• Problem
Leaving the pictures aside, transcribe the data below exactly.

• Given records
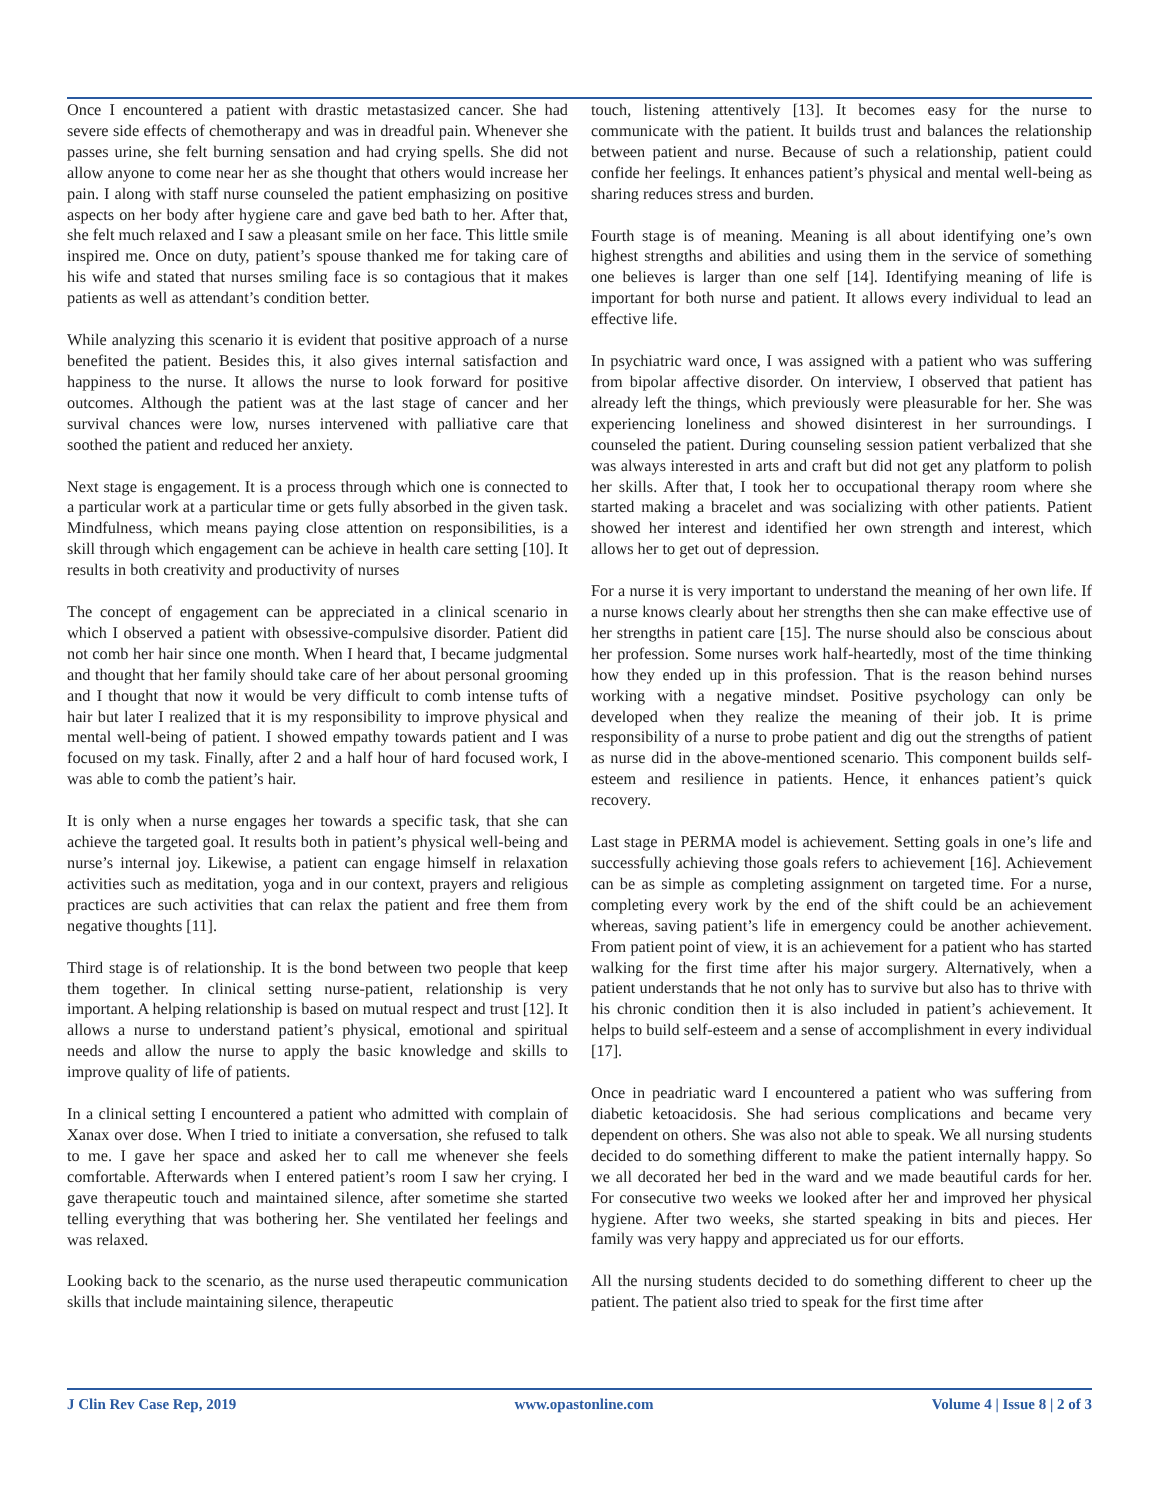Once I encountered a patient with drastic metastasized cancer. She had severe side effects of chemotherapy and was in dreadful pain. Whenever she passes urine, she felt burning sensation and had crying spells. She did not allow anyone to come near her as she thought that others would increase her pain. I along with staff nurse counseled the patient emphasizing on positive aspects on her body after hygiene care and gave bed bath to her. After that, she felt much relaxed and I saw a pleasant smile on her face. This little smile inspired me. Once on duty, patient’s spouse thanked me for taking care of his wife and stated that nurses smiling face is so contagious that it makes patients as well as attendant’s condition better.
While analyzing this scenario it is evident that positive approach of a nurse benefited the patient. Besides this, it also gives internal satisfaction and happiness to the nurse. It allows the nurse to look forward for positive outcomes. Although the patient was at the last stage of cancer and her survival chances were low, nurses intervened with palliative care that soothed the patient and reduced her anxiety.
Next stage is engagement. It is a process through which one is connected to a particular work at a particular time or gets fully absorbed in the given task. Mindfulness, which means paying close attention on responsibilities, is a skill through which engagement can be achieve in health care setting [10]. It results in both creativity and productivity of nurses
The concept of engagement can be appreciated in a clinical scenario in which I observed a patient with obsessive-compulsive disorder. Patient did not comb her hair since one month. When I heard that, I became judgmental and thought that her family should take care of her about personal grooming and I thought that now it would be very difficult to comb intense tufts of hair but later I realized that it is my responsibility to improve physical and mental well-being of patient. I showed empathy towards patient and I was focused on my task. Finally, after 2 and a half hour of hard focused work, I was able to comb the patient’s hair.
It is only when a nurse engages her towards a specific task, that she can achieve the targeted goal. It results both in patient’s physical well-being and nurse’s internal joy. Likewise, a patient can engage himself in relaxation activities such as meditation, yoga and in our context, prayers and religious practices are such activities that can relax the patient and free them from negative thoughts [11].
Third stage is of relationship. It is the bond between two people that keep them together. In clinical setting nurse-patient, relationship is very important. A helping relationship is based on mutual respect and trust [12]. It allows a nurse to understand patient’s physical, emotional and spiritual needs and allow the nurse to apply the basic knowledge and skills to improve quality of life of patients.
In a clinical setting I encountered a patient who admitted with complain of Xanax over dose. When I tried to initiate a conversation, she refused to talk to me. I gave her space and asked her to call me whenever she feels comfortable. Afterwards when I entered patient’s room I saw her crying. I gave therapeutic touch and maintained silence, after sometime she started telling everything that was bothering her. She ventilated her feelings and was relaxed.
Looking back to the scenario, as the nurse used therapeutic communication skills that include maintaining silence, therapeutic
touch, listening attentively [13]. It becomes easy for the nurse to communicate with the patient. It builds trust and balances the relationship between patient and nurse. Because of such a relationship, patient could confide her feelings. It enhances patient’s physical and mental well-being as sharing reduces stress and burden.
Fourth stage is of meaning. Meaning is all about identifying one’s own highest strengths and abilities and using them in the service of something one believes is larger than one self [14]. Identifying meaning of life is important for both nurse and patient. It allows every individual to lead an effective life.
In psychiatric ward once, I was assigned with a patient who was suffering from bipolar affective disorder. On interview, I observed that patient has already left the things, which previously were pleasurable for her. She was experiencing loneliness and showed disinterest in her surroundings. I counseled the patient. During counseling session patient verbalized that she was always interested in arts and craft but did not get any platform to polish her skills. After that, I took her to occupational therapy room where she started making a bracelet and was socializing with other patients. Patient showed her interest and identified her own strength and interest, which allows her to get out of depression.
For a nurse it is very important to understand the meaning of her own life. If a nurse knows clearly about her strengths then she can make effective use of her strengths in patient care [15]. The nurse should also be conscious about her profession. Some nurses work half-heartedly, most of the time thinking how they ended up in this profession. That is the reason behind nurses working with a negative mindset. Positive psychology can only be developed when they realize the meaning of their job. It is prime responsibility of a nurse to probe patient and dig out the strengths of patient as nurse did in the above-mentioned scenario. This component builds self-esteem and resilience in patients. Hence, it enhances patient’s quick recovery.
Last stage in PERMA model is achievement. Setting goals in one’s life and successfully achieving those goals refers to achievement [16]. Achievement can be as simple as completing assignment on targeted time. For a nurse, completing every work by the end of the shift could be an achievement whereas, saving patient’s life in emergency could be another achievement. From patient point of view, it is an achievement for a patient who has started walking for the first time after his major surgery. Alternatively, when a patient understands that he not only has to survive but also has to thrive with his chronic condition then it is also included in patient’s achievement. It helps to build self-esteem and a sense of accomplishment in every individual [17].
Once in peadriatic ward I encountered a patient who was suffering from diabetic ketoacidosis. She had serious complications and became very dependent on others. She was also not able to speak. We all nursing students decided to do something different to make the patient internally happy. So we all decorated her bed in the ward and we made beautiful cards for her. For consecutive two weeks we looked after her and improved her physical hygiene. After two weeks, she started speaking in bits and pieces. Her family was very happy and appreciated us for our efforts.
All the nursing students decided to do something different to cheer up the patient. The patient also tried to speak for the first time after
J Clin Rev Case Rep, 2019 www.opastonline.com Volume 4 | Issue 8 | 2 of 3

• Answer section
Once I encountered a patient with drastic metastasized cancer. She had severe side effects of chemotherapy and was in dreadful pain. Whenever she passes urine, she felt burning sensation and had crying spells. She did not allow anyone to come near her as she thought that others would increase her pain. I along with staff nurse counseled the patient emphasizing on positive aspects on her body after hygiene care and gave bed bath to her. After that, she felt much relaxed and I saw a pleasant smile on her face. This little smile inspired me. Once on duty, patient’s spouse thanked me for taking care of his wife and stated that nurses smiling face is so contagious that it makes patients as well as attendant’s condition better.
While analyzing this scenario it is evident that positive approach of a nurse benefited the patient. Besides this, it also gives internal satisfaction and happiness to the nurse. It allows the nurse to look forward for positive outcomes. Although the patient was at the last stage of cancer and her survival chances were low, nurses intervened with palliative care that soothed the patient and reduced her anxiety.
Next stage is engagement. It is a process through which one is connected to a particular work at a particular time or gets fully absorbed in the given task. Mindfulness, which means paying close attention on responsibilities, is a skill through which engagement can be achieve in health care setting [10]. It results in both creativity and productivity of nurses
The concept of engagement can be appreciated in a clinical scenario in which I observed a patient with obsessive-compulsive disorder. Patient did not comb her hair since one month. When I heard that, I became judgmental and thought that her family should take care of her about personal grooming and I thought that now it would be very difficult to comb intense tufts of hair but later I realized that it is my responsibility to improve physical and mental well-being of patient. I showed empathy towards patient and I was focused on my task. Finally, after 2 and a half hour of hard focused work, I was able to comb the patient’s hair.
It is only when a nurse engages her towards a specific task, that she can achieve the targeted goal. It results both in patient’s physical well-being and nurse’s internal joy. Likewise, a patient can engage himself in relaxation activities such as meditation, yoga and in our context, prayers and religious practices are such activities that can relax the patient and free them from negative thoughts [11].
Third stage is of relationship. It is the bond between two people that keep them together. In clinical setting nurse-patient, relationship is very important. A helping relationship is based on mutual respect and trust [12]. It allows a nurse to understand patient’s physical, emotional and spiritual needs and allow the nurse to apply the basic knowledge and skills to improve quality of life of patients.
In a clinical setting I encountered a patient who admitted with complain of Xanax over dose. When I tried to initiate a conversation, she refused to talk to me. I gave her space and asked her to call me whenever she feels comfortable. Afterwards when I entered patient’s room I saw her crying. I gave therapeutic touch and maintained silence, after sometime she started telling everything that was bothering her. She ventilated her feelings and was relaxed.
Looking back to the scenario, as the nurse used therapeutic communication skills that include maintaining silence, therapeutic
touch, listening attentively [13]. It becomes easy for the nurse to communicate with the patient. It builds trust and balances the relationship between patient and nurse. Because of such a relationship, patient could confide her feelings. It enhances patient’s physical and mental well-being as sharing reduces stress and burden.
Fourth stage is of meaning. Meaning is all about identifying one’s own highest strengths and abilities and using them in the service of something one believes is larger than one self [14]. Identifying meaning of life is important for both nurse and patient. It allows every individual to lead an effective life.
In psychiatric ward once, I was assigned with a patient who was suffering from bipolar affective disorder. On interview, I observed that patient has already left the things, which previously were pleasurable for her. She was experiencing loneliness and showed disinterest in her surroundings. I counseled the patient. During counseling session patient verbalized that she was always interested in arts and craft but did not get any platform to polish her skills. After that, I took her to occupational therapy room where she started making a bracelet and was socializing with other patients. Patient showed her interest and identified her own strength and interest, which allows her to get out of depression.
For a nurse it is very important to understand the meaning of her own life. If a nurse knows clearly about her strengths then she can make effective use of her strengths in patient care [15]. The nurse should also be conscious about her profession. Some nurses work half-heartedly, most of the time thinking how they ended up in this profession. That is the reason behind nurses working with a negative mindset. Positive psychology can only be developed when they realize the meaning of their job. It is prime responsibility of a nurse to probe patient and dig out the strengths of patient as nurse did in the above-mentioned scenario. This component builds self-esteem and resilience in patients. Hence, it enhances patient’s quick recovery.
Last stage in PERMA model is achievement. Setting goals in one’s life and successfully achieving those goals refers to achievement [16]. Achievement can be as simple as completing assignment on targeted time. For a nurse, completing every work by the end of the shift could be an achievement whereas, saving patient’s life in emergency could be another achievement. From patient point of view, it is an achievement for a patient who has started walking for the first time after his major surgery. Alternatively, when a patient understands that he not only has to survive but also has to thrive with his chronic condition then it is also included in patient’s achievement. It helps to build self-esteem and a sense of accomplishment in every individual [17].
Once in peadriatic ward I encountered a patient who was suffering from diabetic ketoacidosis. She had serious complications and became very dependent on others. She was also not able to speak. We all nursing students decided to do something different to make the patient internally happy. So we all decorated her bed in the ward and we made beautiful cards for her. For consecutive two weeks we looked after her and improved her physical hygiene. After two weeks, she started speaking in bits and pieces. Her family was very happy and appreciated us for our efforts.
All the nursing students decided to do something different to cheer up the patient. The patient also tried to speak for the first time after
J Clin Rev Case Rep, 2019 www.opastonline.com Volume 4 | Issue 8 | 2 of 3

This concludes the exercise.